(Dataset entries)
---------------

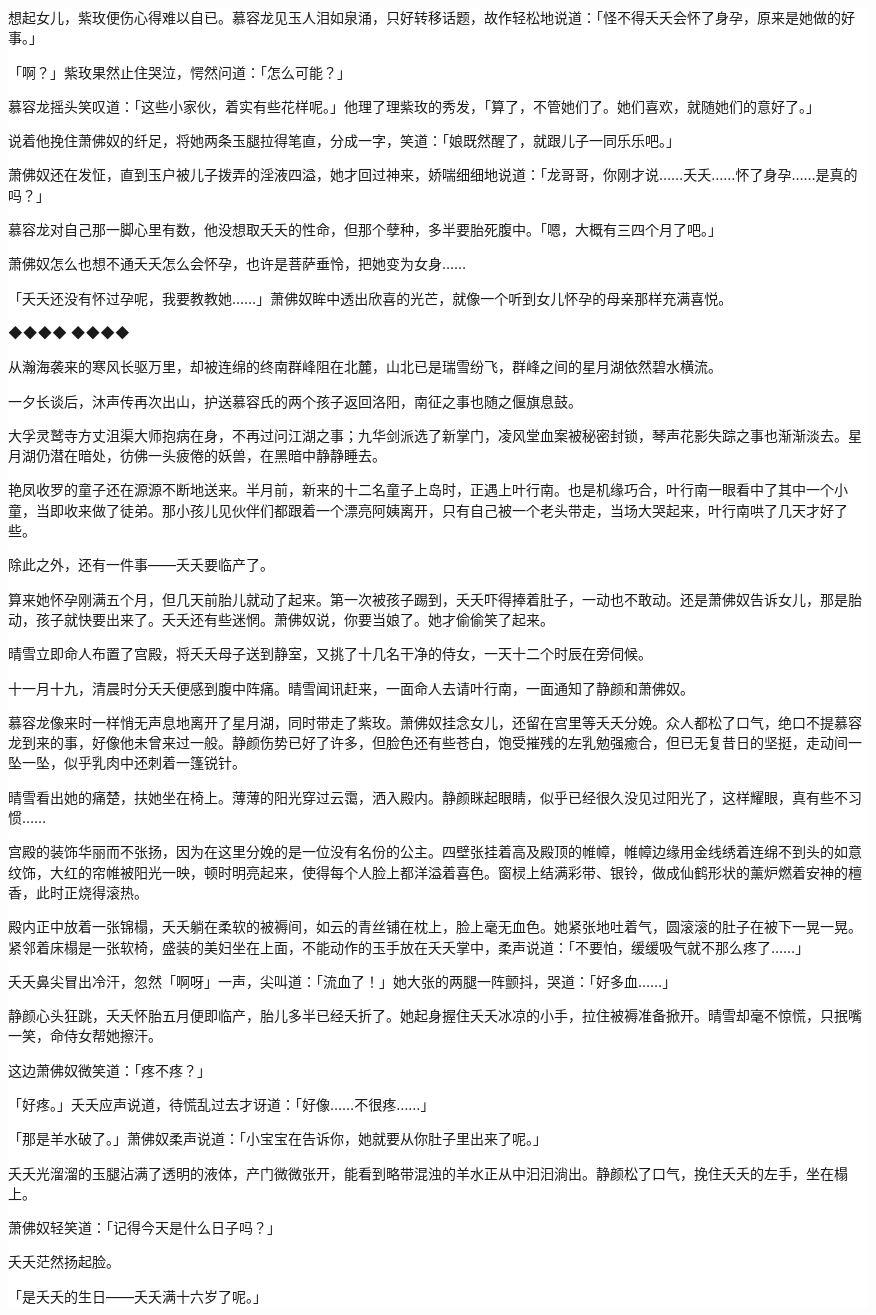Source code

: 想起女儿，紫玫便伤心得难以自已。慕容龙见玉人泪如泉涌，只好转移话题，故作轻松地说道：「怪不得夭夭会怀了身孕，原来是她做的好事。」

「啊？」紫玫果然止住哭泣，愕然问道：「怎么可能？」

慕容龙摇头笑叹道：「这些小家伙，着实有些花样呢。」他理了理紫玫的秀发，「算了，不管她们了。她们喜欢，就随她们的意好了。」

说着他挽住萧佛奴的纤足，将她两条玉腿拉得笔直，分成一字，笑道：「娘既然醒了，就跟儿子一同乐乐吧。」

萧佛奴还在发怔，直到玉户被儿子拨弄的淫液四溢，她才回过神来，娇喘细细地说道：「龙哥哥，你刚才说……夭夭……怀了身孕……是真的吗？」

慕容龙对自己那一脚心里有数，他没想取夭夭的性命，但那个孽种，多半要胎死腹中。「嗯，大概有三四个月了吧。」

萧佛奴怎么也想不通夭夭怎么会怀孕，也许是菩萨垂怜，把她变为女身……

「夭夭还没有怀过孕呢，我要教教她……」萧佛奴眸中透出欣喜的光芒，就像一个听到女儿怀孕的母亲那样充满喜悦。

◆◆◆◆ ◆◆◆◆

从瀚海袭来的寒风长驱万里，却被连绵的终南群峰阻在北麓，山北已是瑞雪纷飞，群峰之间的星月湖依然碧水横流。

一夕长谈后，沐声传再次出山，护送慕容氏的两个孩子返回洛阳，南征之事也随之偃旗息鼓。

大孚灵鹫寺方丈沮渠大师抱病在身，不再过问江湖之事；九华剑派选了新掌门，凌风堂血案被秘密封锁，琴声花影失踪之事也渐渐淡去。星月湖仍潜在暗处，彷佛一头疲倦的妖兽，在黑暗中静静睡去。

艳凤收罗的童子还在源源不断地送来。半月前，新来的十二名童子上岛时，正遇上叶行南。也是机缘巧合，叶行南一眼看中了其中一个小童，当即收来做了徒弟。那小孩儿见伙伴们都跟着一个漂亮阿姨离开，只有自己被一个老头带走，当场大哭起来，叶行南哄了几天才好了些。

除此之外，还有一件事——夭夭要临产了。

算来她怀孕刚满五个月，但几天前胎儿就动了起来。第一次被孩子踢到，夭夭吓得捧着肚子，一动也不敢动。还是萧佛奴告诉女儿，那是胎动，孩子就快要出来了。夭夭还有些迷惘。萧佛奴说，你要当娘了。她才偷偷笑了起来。

晴雪立即命人布置了宫殿，将夭夭母子送到静室，又挑了十几名干净的侍女，一天十二个时辰在旁伺候。

十一月十九，清晨时分夭夭便感到腹中阵痛。晴雪闻讯赶来，一面命人去请叶行南，一面通知了静颜和萧佛奴。

慕容龙像来时一样悄无声息地离开了星月湖，同时带走了紫玫。萧佛奴挂念女儿，还留在宫里等夭夭分娩。众人都松了口气，绝口不提慕容龙到来的事，好像他未曾来过一般。静颜伤势已好了许多，但脸色还有些苍白，饱受摧残的左乳勉强癒合，但已无复昔日的坚挺，走动间一坠一坠，似乎乳肉中还刺着一篷锐针。

晴雪看出她的痛楚，扶她坐在椅上。薄薄的阳光穿过云霭，洒入殿内。静颜眯起眼睛，似乎已经很久没见过阳光了，这样耀眼，真有些不习惯……

宫殿的装饰华丽而不张扬，因为在这里分娩的是一位没有名份的公主。四壁张挂着高及殿顶的帷幛，帷幛边缘用金线绣着连绵不到头的如意纹饰，大红的帘帷被阳光一映，顿时明亮起来，使得每个人脸上都洋溢着喜色。窗棂上结满彩带、银铃，做成仙鹤形状的薰炉燃着安神的檀香，此时正烧得滚热。

殿内正中放着一张锦榻，夭夭躺在柔软的被褥间，如云的青丝铺在枕上，脸上毫无血色。她紧张地吐着气，圆滚滚的肚子在被下一晃一晃。紧邻着床榻是一张软椅，盛装的美妇坐在上面，不能动作的玉手放在夭夭掌中，柔声说道：「不要怕，缓缓吸气就不那么疼了……」

夭夭鼻尖冒出冷汗，忽然「啊呀」一声，尖叫道：「流血了！」她大张的两腿一阵颤抖，哭道：「好多血……」

静颜心头狂跳，夭夭怀胎五月便即临产，胎儿多半已经夭折了。她起身握住夭夭冰凉的小手，拉住被褥准备掀开。晴雪却毫不惊慌，只抿嘴一笑，命侍女帮她擦汗。

这边萧佛奴微笑道：「疼不疼？」

「好疼。」夭夭应声说道，待慌乱过去才讶道：「好像……不很疼……」

「那是羊水破了。」萧佛奴柔声说道：「小宝宝在告诉你，她就要从你肚子里出来了呢。」

夭夭光溜溜的玉腿沾满了透明的液体，产门微微张开，能看到略带混浊的羊水正从中汩汩淌出。静颜松了口气，挽住夭夭的左手，坐在榻上。

萧佛奴轻笑道：「记得今天是什么日子吗？」

夭夭茫然扬起脸。

「是夭夭的生日——夭夭满十六岁了呢。」
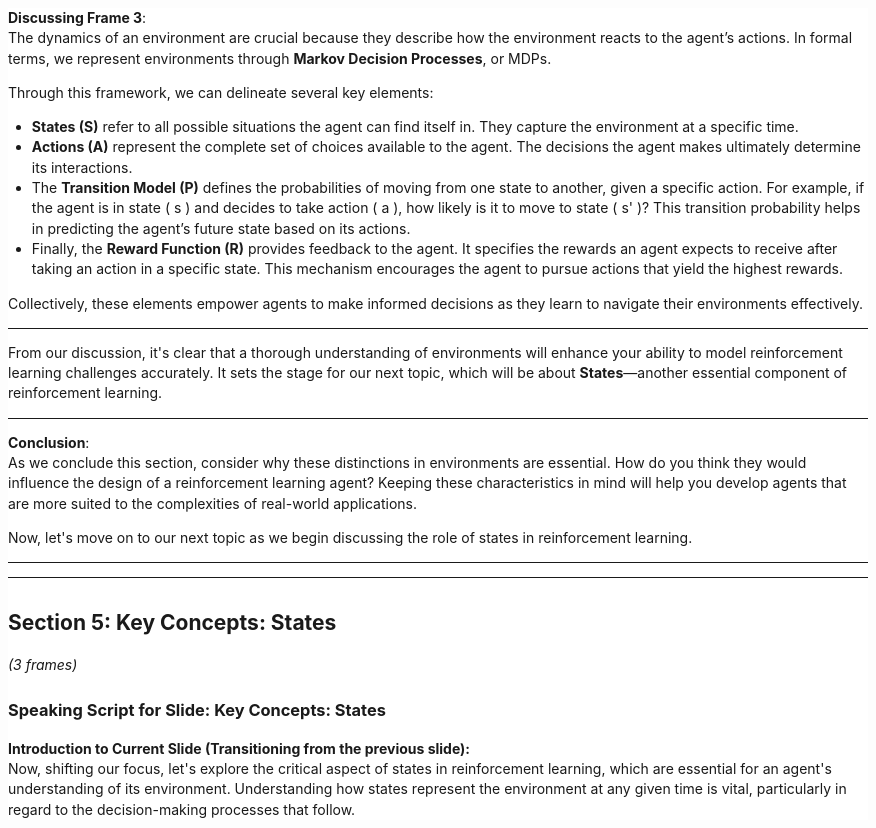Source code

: 
**Discussing Frame 3**:  
The dynamics of an environment are crucial because they describe how the environment reacts to the agent’s actions. In formal terms, we represent environments through **Markov Decision Processes**, or MDPs.

Through this framework, we can delineate several key elements:

- **States (S)** refer to all possible situations the agent can find itself in. They capture the environment at a specific time.
- **Actions (A)** represent the complete set of choices available to the agent. The decisions the agent makes ultimately determine its interactions.
- The **Transition Model (P)** defines the probabilities of moving from one state to another, given a specific action. For example, if the agent is in state \( s \) and decides to take action \( a \), how likely is it to move to state \( s' \)? This transition probability helps in predicting the agent’s future state based on its actions.
- Finally, the **Reward Function (R)** provides feedback to the agent. It specifies the rewards an agent expects to receive after taking an action in a specific state. This mechanism encourages the agent to pursue actions that yield the highest rewards.

Collectively, these elements empower agents to make informed decisions as they learn to navigate their environments effectively.

---

From our discussion, it's clear that a thorough understanding of environments will enhance your ability to model reinforcement learning challenges accurately. It sets the stage for our next topic, which will be about **States**—another essential component of reinforcement learning.

---

**Conclusion**:  
As we conclude this section, consider why these distinctions in environments are essential. How do you think they would influence the design of a reinforcement learning agent? Keeping these characteristics in mind will help you develop agents that are more suited to the complexities of real-world applications.

Now, let's move on to our next topic as we begin discussing the role of states in reinforcement learning.

---

---

## Section 5: Key Concepts: States
*(3 frames)*

### Speaking Script for Slide: Key Concepts: States

**Introduction to Current Slide (Transitioning from the previous slide):**  
Now, shifting our focus, let's explore the critical aspect of states in reinforcement learning, which are essential for an agent's understanding of its environment. Understanding how states represent the environment at any given time is vital, particularly in regard to the decision-making processes that follow. 
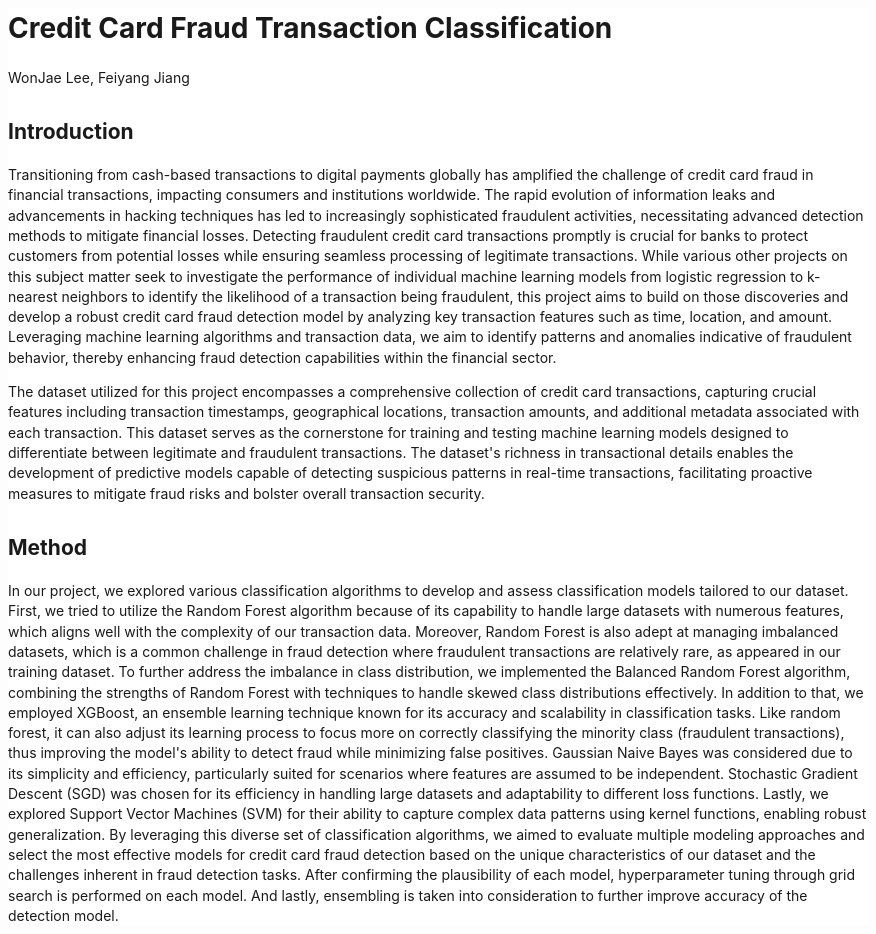 # Credit Card Fraud Transaction Classification
WonJae Lee, Feiyang Jiang

## Introduction

Transitioning from cash-based transactions to digital payments globally has amplified the challenge of credit card fraud in financial transactions, impacting consumers and institutions worldwide. The rapid evolution of information leaks and advancements in hacking techniques has led to increasingly sophisticated fraudulent activities, necessitating advanced detection methods to mitigate financial losses. Detecting fraudulent credit card transactions promptly is crucial for banks to protect customers from potential losses while ensuring seamless processing of legitimate transactions. While various other projects on this subject matter seek to investigate the performance of individual machine learning models from logistic regression to k-nearest neighbors to identify the likelihood of a transaction being fraudulent, this project aims to build on those discoveries and develop a robust credit card fraud detection model by analyzing key transaction features such as time, location, and amount. Leveraging machine learning algorithms and transaction data, we aim to identify patterns and anomalies indicative of fraudulent behavior, thereby enhancing fraud detection capabilities within the financial sector.

The dataset utilized for this project encompasses a comprehensive collection of credit card transactions, capturing crucial features including transaction timestamps, geographical locations, transaction amounts, and additional metadata associated with each transaction. This dataset serves as the cornerstone for training and testing machine learning models designed to differentiate between legitimate and fraudulent transactions. The dataset's richness in transactional details enables the development of predictive models capable of detecting suspicious patterns in real-time transactions, facilitating proactive measures to mitigate fraud risks and bolster overall transaction security.

## Method

In our project, we explored various classification algorithms to develop and assess classification models tailored to our dataset. First, we tried to utilize the Random Forest algorithm because of its capability to handle large datasets with numerous features, which aligns well with the complexity of our transaction data. Moreover, Random Forest is also adept at managing imbalanced datasets, which is a common challenge in fraud detection where fraudulent transactions are relatively rare, as appeared in our training dataset. To further address the imbalance in class distribution, we implemented the Balanced Random Forest algorithm, combining the strengths of Random Forest with techniques to handle skewed class distributions effectively. In addition to that, we employed XGBoost, an ensemble learning technique known for its accuracy and scalability in classification tasks. Like random forest, it can also adjust its learning process to focus more on correctly classifying the minority class (fraudulent transactions), thus improving the model's ability to detect fraud while minimizing false positives. Gaussian Naive Bayes was considered due to its simplicity and efficiency, particularly suited for scenarios where features are assumed to be independent. Stochastic Gradient Descent (SGD) was chosen for its efficiency in handling large datasets and adaptability to different loss functions. Lastly, we explored Support Vector Machines (SVM) for their ability to capture complex data patterns using kernel functions, enabling robust generalization. By leveraging this diverse set of classification algorithms, we aimed to evaluate multiple modeling approaches and select the most effective models for credit card fraud detection based on the unique characteristics of our dataset and the challenges inherent in fraud detection tasks. After confirming the plausibility of each model, hyperparameter tuning through grid search is performed on each model. And lastly, ensembling is taken into consideration to further improve accuracy of the detection model.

---------------

* _About this exercise_: Using the data above, extract exactly the lines from the one that holds "- Finally, the" to the one that holds "### Speaking Script", both ends included, and no others.

* _Answer to this exercise_:
- Finally, the **Reward Function (R)** provides feedback to the agent. It specifies the rewards an agent expects to receive after taking an action in a specific state. This mechanism encourages the agent to pursue actions that yield the highest rewards.

Collectively, these elements empower agents to make informed decisions as they learn to navigate their environments effectively.

---

From our discussion, it's clear that a thorough understanding of environments will enhance your ability to model reinforcement learning challenges accurately. It sets the stage for our next topic, which will be about **States**—another essential component of reinforcement learning.

---

**Conclusion**:  
As we conclude this section, consider why these distinctions in environments are essential. How do you think they would influence the design of a reinforcement learning agent? Keeping these characteristics in mind will help you develop agents that are more suited to the complexities of real-world applications.

Now, let's move on to our next topic as we begin discussing the role of states in reinforcement learning.

---

---

## Section 5: Key Concepts: States
*(3 frames)*

### Speaking Script for Slide: Key Concepts: States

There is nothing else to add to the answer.